▶ **YOUR INSTRUCTIONS**:
With the records below as your source, retype each line exactly from the top down to the line that contains "PLANT-2 坂井店", and include that line.

________

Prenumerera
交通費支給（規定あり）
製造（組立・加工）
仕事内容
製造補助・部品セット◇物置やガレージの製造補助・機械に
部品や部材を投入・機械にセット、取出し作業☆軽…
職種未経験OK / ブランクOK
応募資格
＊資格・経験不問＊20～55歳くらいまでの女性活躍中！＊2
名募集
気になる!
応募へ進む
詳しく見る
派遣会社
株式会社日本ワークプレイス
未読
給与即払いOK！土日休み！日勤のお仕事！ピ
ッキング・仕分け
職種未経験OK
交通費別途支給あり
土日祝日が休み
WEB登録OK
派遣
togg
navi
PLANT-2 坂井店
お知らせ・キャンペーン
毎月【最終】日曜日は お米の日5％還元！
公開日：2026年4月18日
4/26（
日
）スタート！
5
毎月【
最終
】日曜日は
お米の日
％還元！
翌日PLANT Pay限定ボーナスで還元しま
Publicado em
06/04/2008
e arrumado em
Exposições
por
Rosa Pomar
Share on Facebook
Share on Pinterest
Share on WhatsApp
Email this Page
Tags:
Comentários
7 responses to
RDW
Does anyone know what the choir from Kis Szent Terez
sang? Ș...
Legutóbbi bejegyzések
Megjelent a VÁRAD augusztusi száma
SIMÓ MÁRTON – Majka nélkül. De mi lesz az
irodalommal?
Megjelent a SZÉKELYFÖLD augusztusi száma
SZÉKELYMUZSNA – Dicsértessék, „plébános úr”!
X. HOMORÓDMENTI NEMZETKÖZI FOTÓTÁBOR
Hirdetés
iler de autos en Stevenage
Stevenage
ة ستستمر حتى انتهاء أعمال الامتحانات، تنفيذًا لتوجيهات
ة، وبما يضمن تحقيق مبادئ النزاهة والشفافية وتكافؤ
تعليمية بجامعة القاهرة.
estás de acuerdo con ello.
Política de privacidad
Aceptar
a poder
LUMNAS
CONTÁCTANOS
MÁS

________

▶ **SOLUTION**:
Prenumerera
交通費支給（規定あり）
製造（組立・加工）
仕事内容
製造補助・部品セット◇物置やガレージの製造補助・機械に
部品や部材を投入・機械にセット、取出し作業☆軽…
職種未経験OK / ブランクOK
応募資格
＊資格・経験不問＊20～55歳くらいまでの女性活躍中！＊2
名募集
気になる!
応募へ進む
詳しく見る
派遣会社
株式会社日本ワークプレイス
未読
給与即払いOK！土日休み！日勤のお仕事！ピ
ッキング・仕分け
職種未経験OK
交通費別途支給あり
土日祝日が休み
WEB登録OK
派遣
togg
navi
PLANT-2 坂井店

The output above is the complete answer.